Activity: Go through the entries and count the lines with the string "Minority" in them. Give only that number.

Exercise data:
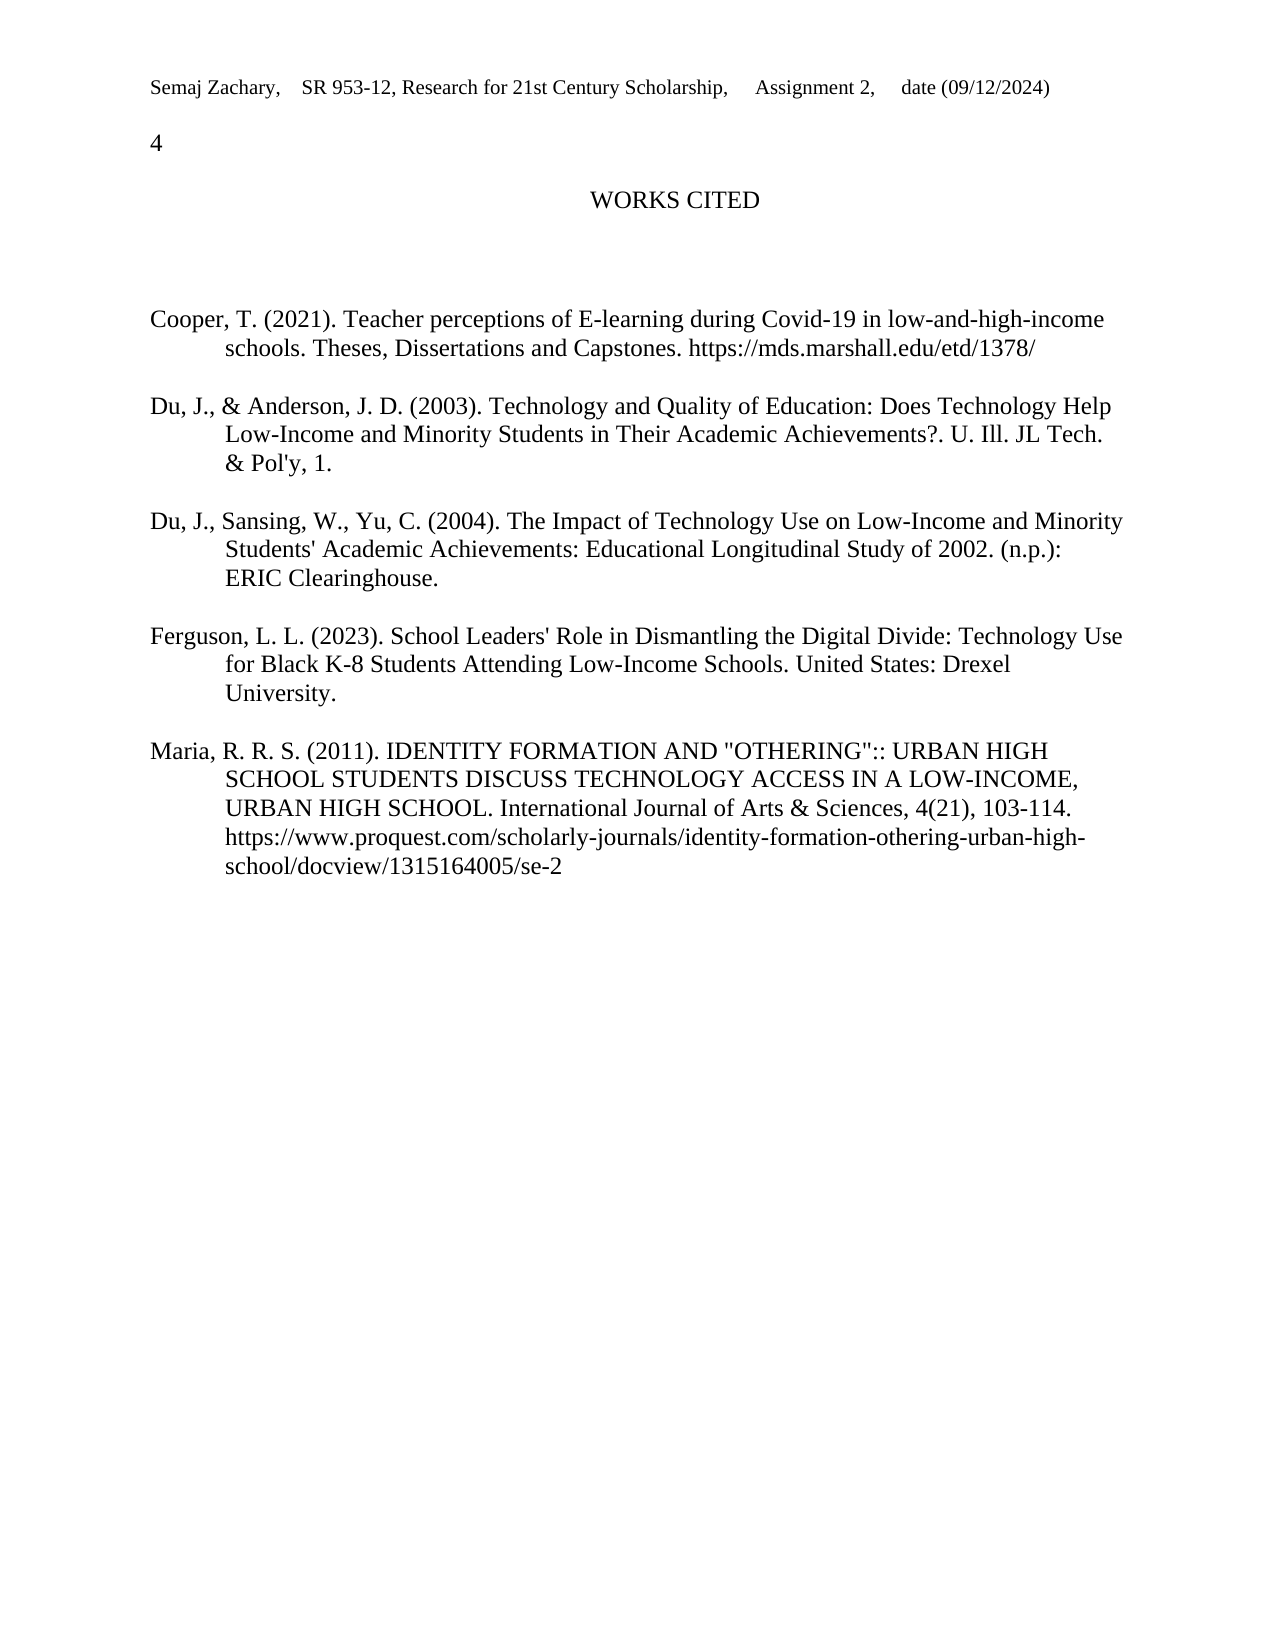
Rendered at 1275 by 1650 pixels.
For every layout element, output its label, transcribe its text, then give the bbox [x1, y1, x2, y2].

text Maria, R. R. S. (2011). IDENTITY FORMATION AND "OTHERING":: URBAN HIGH SCHOOL STUDENTS DISCUSS TECHNOLOGY ACCESS IN A LOW-INCOME, URBAN HIGH SCHOOL. International Journal of Arts & Sciences, 4(21), 103-114. https://www.proquest.com/scholarly-journals/identity-formation-othering-urban-high-school/docview/1315164005/se-2 [150, 736, 1125, 879]
text Du, J., Sansing, W., Yu, C. (2004). The Impact of Technology Use on Low-Income and Minority Students' Academic Achievements: Educational Longitudinal Study of 2002. (n.p.): ERIC Clearinghouse. [150, 506, 1125, 592]
text Ferguson, L. L. (2023). School Leaders' Role in Dismantling the Digital Divide: Technology Use for Black K-8 Students Attending Low-Income Schools. United States: Drexel University. [150, 621, 1125, 707]
text Cooper, T. (2021). Teacher perceptions of E-learning during Covid-19 in low-and-high-income schools. Theses, Dissertations and Capstones. https://mds.marshall.edu/etd/1378/ [150, 304, 1125, 362]
text Du, J., & Anderson, J. D. (2003). Technology and Quality of Education: Does Technology Help Low-Income and Minority Students in Their Academic Achievements?. U. Ill. JL Tech. & Pol'y, 1. [150, 391, 1125, 477]
text WORKS CITED [150, 185, 1125, 214]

Exercise result: 2